_TO DO_.
The required result is each line of the entries below containing the string "Frau".

_DATA TO PROCESS_.
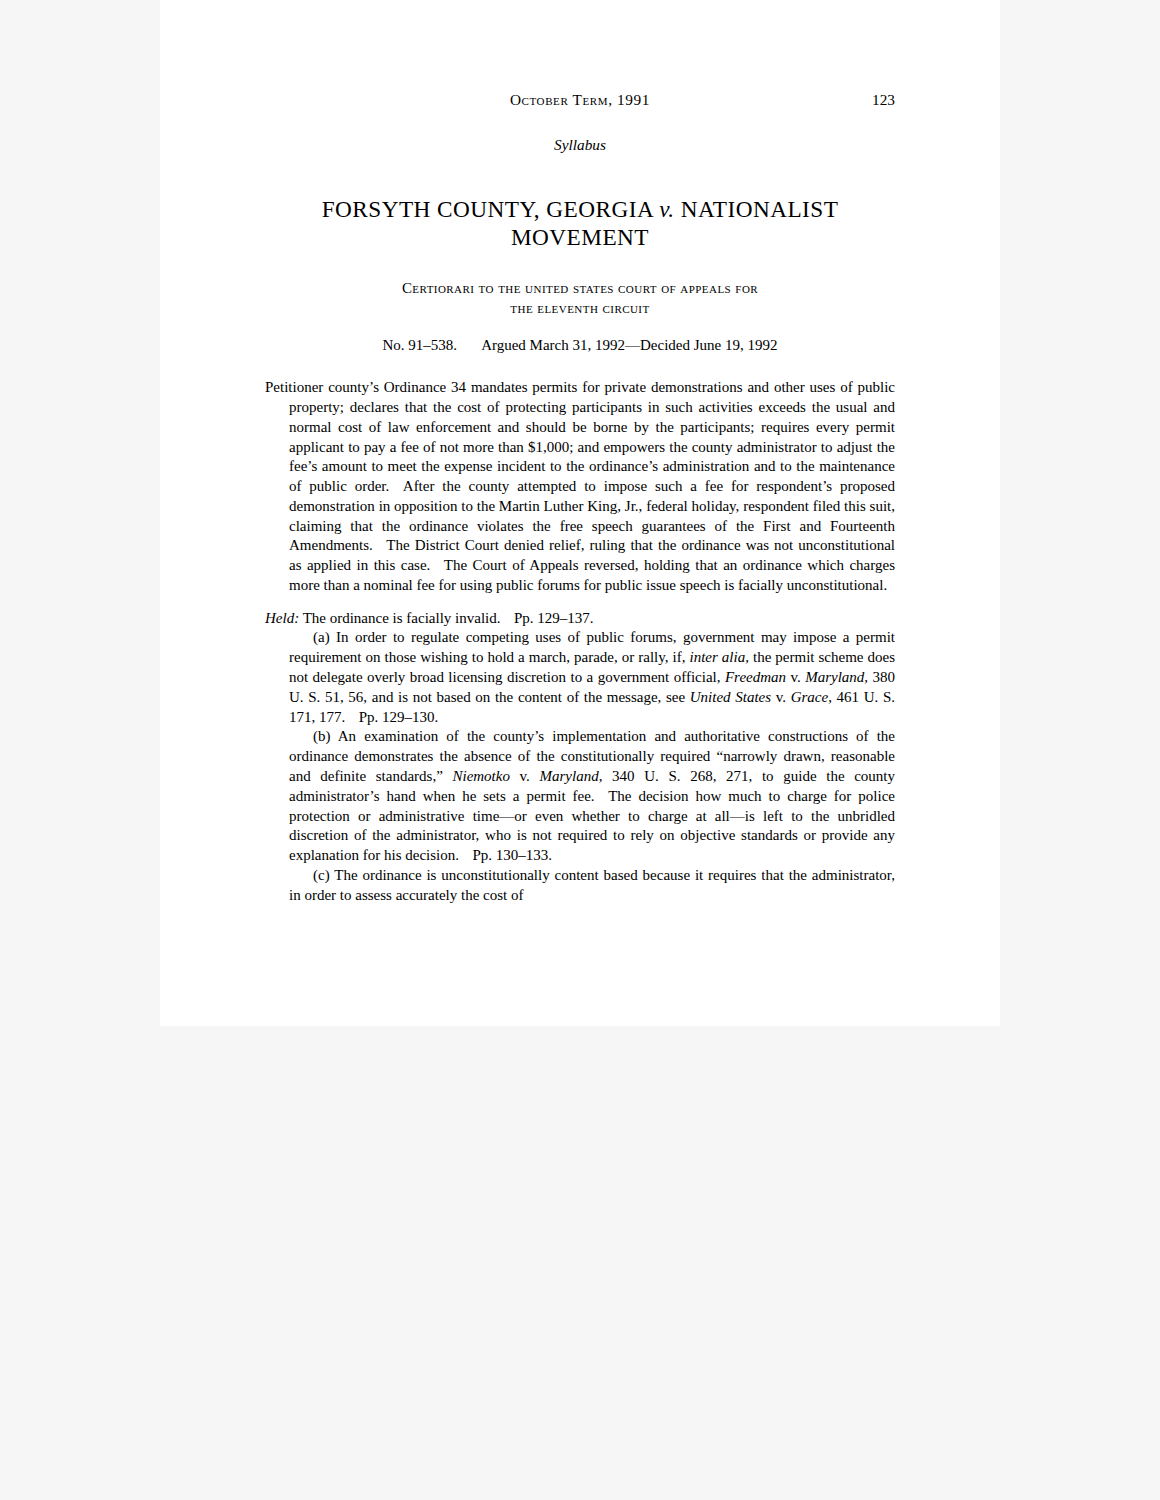October Term, 1991 123
Syllabus
FORSYTH COUNTY, GEORGIA v. NATIONALIST
MOVEMENT
Certiorari to the united states court of appeals for
the eleventh circuit
No. 91–538. Argued March 31, 1992—Decided June 19, 1992
Petitioner county’s Ordinance 34 mandates permits for private demonstrations and other uses of public property; declares that the cost of protecting participants in such activities exceeds the usual and normal cost of law enforcement and should be borne by the participants; requires every permit applicant to pay a fee of not more than $1,000; and empowers the county administrator to adjust the fee’s amount to meet the expense incident to the ordinance’s administration and to the maintenance of public order. After the county attempted to impose such a fee for respondent’s proposed demonstration in opposition to the Martin Luther King, Jr., federal holiday, respondent filed this suit, claiming that the ordinance violates the free speech guarantees of the First and Fourteenth Amendments. The District Court denied relief, ruling that the ordinance was not unconstitutional as applied in this case. The Court of Appeals reversed, holding that an ordinance which charges more than a nominal fee for using public forums for public issue speech is facially unconstitutional.
Held: The ordinance is facially invalid. Pp. 129–137.
(a) In order to regulate competing uses of public forums, government may impose a permit requirement on those wishing to hold a march, parade, or rally, if, inter alia, the permit scheme does not delegate overly broad licensing discretion to a government official, Freedman v. Maryland, 380 U. S. 51, 56, and is not based on the content of the message, see United States v. Grace, 461 U. S. 171, 177. Pp. 129–130.
(b) An examination of the county’s implementation and authoritative constructions of the ordinance demonstrates the absence of the constitutionally required “narrowly drawn, reasonable and definite standards,” Niemotko v. Maryland, 340 U. S. 268, 271, to guide the county administrator’s hand when he sets a permit fee. The decision how much to charge for police protection or administrative time—or even whether to charge at all—is left to the unbridled discretion of the administrator, who is not required to rely on objective standards or provide any explanation for his decision. Pp. 130–133.
(c) The ordinance is unconstitutionally content based because it requires that the administrator, in order to assess accurately the cost of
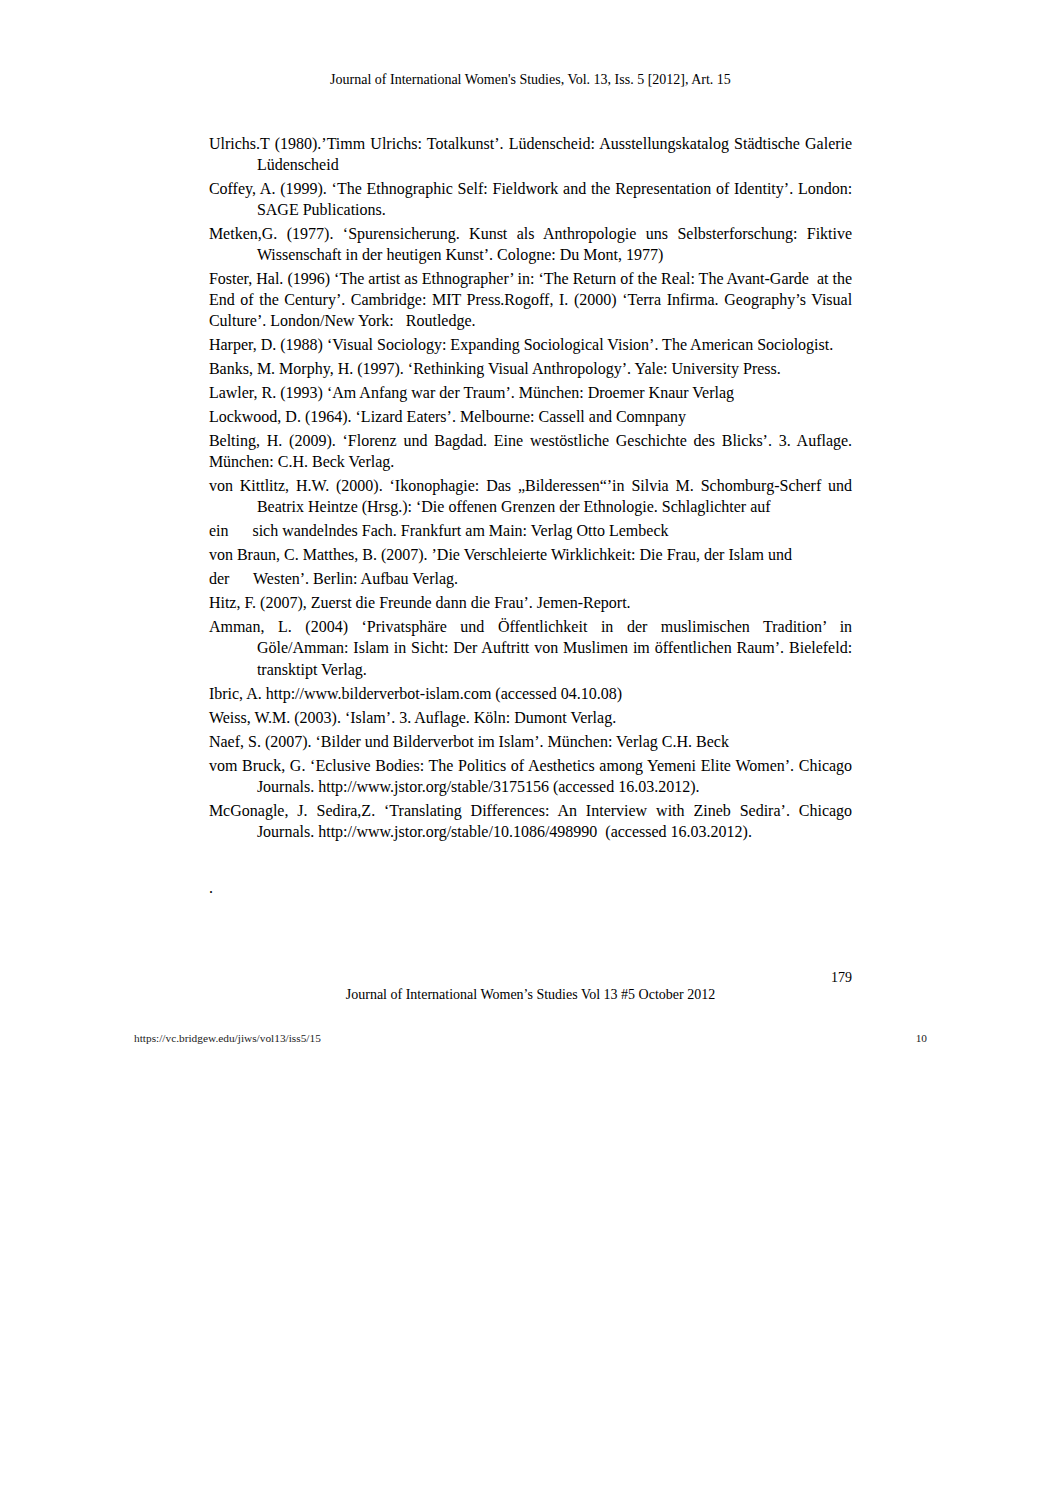Journal of International Women's Studies, Vol. 13, Iss. 5 [2012], Art. 15
Ulrichs.T (1980).’Timm Ulrichs: Totalkunst’. Lüdenscheid: Ausstellungskatalog Städtische Galerie Lüdenscheid
Coffey, A. (1999). ‘The Ethnographic Self: Fieldwork and the Representation of Identity’. London: SAGE Publications.
Metken,G. (1977). ‘Spurensicherung. Kunst als Anthropologie uns Selbsterforschung: Fiktive Wissenschaft in der heutigen Kunst’. Cologne: Du Mont, 1977)
Foster, Hal. (1996) ‘The artist as Ethnographer’ in: ‘The Return of the Real: The Avant-Garde at the End of the Century’. Cambridge: MIT Press.Rogoff, I. (2000) ‘Terra Infirma. Geography’s Visual Culture’. London/New York: Routledge.
Harper, D. (1988) ‘Visual Sociology: Expanding Sociological Vision’. The American Sociologist.
Banks, M. Morphy, H. (1997). ‘Rethinking Visual Anthropology’. Yale: University Press.
Lawler, R. (1993) ‘Am Anfang war der Traum’. München: Droemer Knaur Verlag
Lockwood, D. (1964). ‘Lizard Eaters’. Melbourne: Cassell and Comnpany
Belting, H. (2009). ‘Florenz und Bagdad. Eine westöstliche Geschichte des Blicks’. 3. Auflage. München: C.H. Beck Verlag.
von Kittlitz, H.W. (2000). ‘Ikonophagie: Das „Bilderessen“’in Silvia M. Schomburg-Scherf und Beatrix Heintze (Hrsg.): ‘Die offenen Grenzen der Ethnologie. Schlaglichter auf
ein sich wandelndes Fach. Frankfurt am Main: Verlag Otto Lembeck
von Braun, C. Matthes, B. (2007). ’Die Verschleierte Wirklichkeit: Die Frau, der Islam und
der Westen’. Berlin: Aufbau Verlag.
Hitz, F. (2007), Zuerst die Freunde dann die Frau’. Jemen-Report.
Amman, L. (2004) ‘Privatsphäre und Öffentlichkeit in der muslimischen Tradition’ in Göle/Amman: Islam in Sicht: Der Auftritt von Muslimen im öffentlichen Raum’. Bielefeld: transktipt Verlag.
Ibric, A. http://www.bilderverbot-islam.com (accessed 04.10.08)
Weiss, W.M. (2003). ‘Islam’. 3. Auflage. Köln: Dumont Verlag.
Naef, S. (2007). ‘Bilder und Bilderverbot im Islam’. München: Verlag C.H. Beck
vom Bruck, G. ‘Eclusive Bodies: The Politics of Aesthetics among Yemeni Elite Women’. Chicago Journals. http://www.jstor.org/stable/3175156 (accessed 16.03.2012).
McGonagle, J. Sedira,Z. ‘Translating Differences: An Interview with Zineb Sedira’. Chicago Journals. http://www.jstor.org/stable/10.1086/498990 (accessed 16.03.2012).
.
179
Journal of International Women’s Studies Vol 13 #5 October 2012
https://vc.bridgew.edu/jiws/vol13/iss5/15 10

_EXERCISE SOLUTION_.
von Braun, C. Matthes, B. (2007). ’Die Verschleierte Wirklichkeit: Die Frau, der Islam und
Hitz, F. (2007), Zuerst die Freunde dann die Frau’. Jemen-Report.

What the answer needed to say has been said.